■ What you will do
With the pictures omitted, transcribe each line below exactly as it is.

■ Information

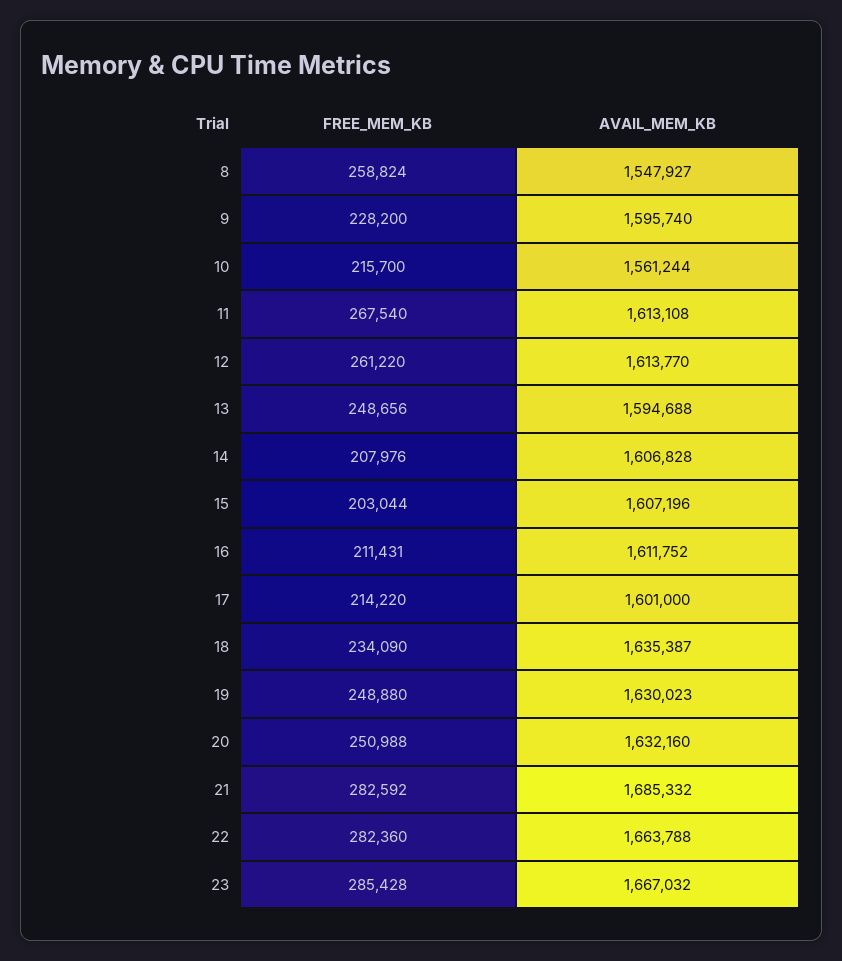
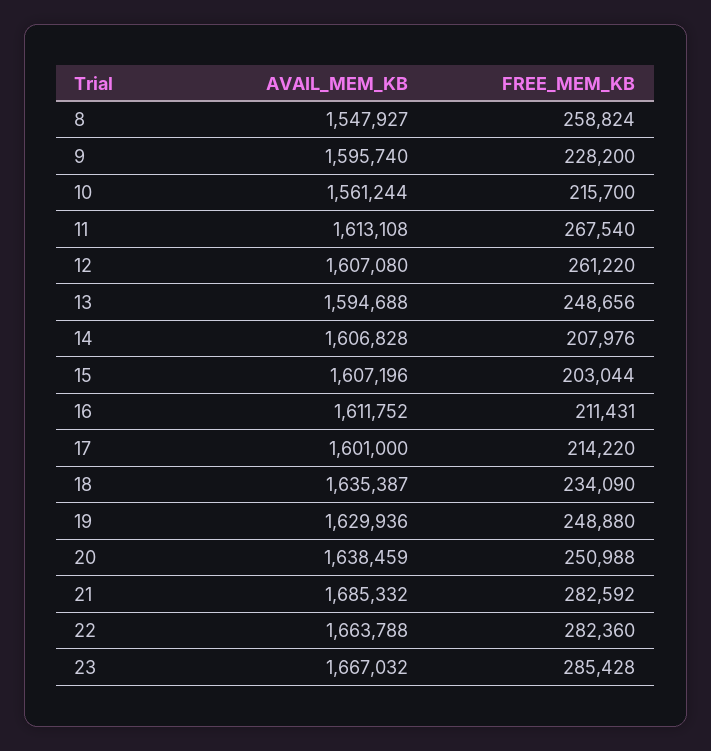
  {
    "FREE_MEM_KB": {
      "8": 258824,
      "9": 228200,
      "10": 215700,
      "11": 267540,
      "12": 261220,
      "13": 248656,
      "14": 207976,
      "15": 203044,
      "16": 211431,
      "17": 214220,
      "18": 234090,
      "19": 248880,
      "20": 250988,
      "21": 282592,
      "22": 282360,
      "23": 285428
    },
    "AVAIL_MEM_KB": {
      "8": 1547927,
      "9": 1595740,
      "10": 1561244,
      "11": 1613108,
-     "12": 1613770,
+     "12": 1607080,
      "13": 1594688,
      "14": 1606828,
      "15": 1607196,
      "16": 1611752,
      "17": 1601000,
      "18": 1635387,
-     "19": 1630023,
+     "19": 1629936,
-     "20": 1632160,
+     "20": 1638459,
      "21": 1685332,
      "22": 1663788,
      "23": 1667032
    }
  }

■ Worked solution
  {
    "FREE_MEM_KB": {
      "8": 258824,
      "9": 228200,
      "10": 215700,
      "11": 267540,
      "12": 261220,
      "13": 248656,
      "14": 207976,
      "15": 203044,
      "16": 211431,
      "17": 214220,
      "18": 234090,
      "19": 248880,
      "20": 250988,
      "21": 282592,
      "22": 282360,
      "23": 285428
    },
    "AVAIL_MEM_KB": {
      "8": 1547927,
      "9": 1595740,
      "10": 1561244,
      "11": 1613108,
-     "12": 1613770,
+     "12": 1607080,
      "13": 1594688,
      "14": 1606828,
      "15": 1607196,
      "16": 1611752,
      "17": 1601000,
      "18": 1635387,
-     "19": 1630023,
+     "19": 1629936,
-     "20": 1632160,
+     "20": 1638459,
      "21": 1685332,
      "22": 1663788,
      "23": 1667032
    }
  }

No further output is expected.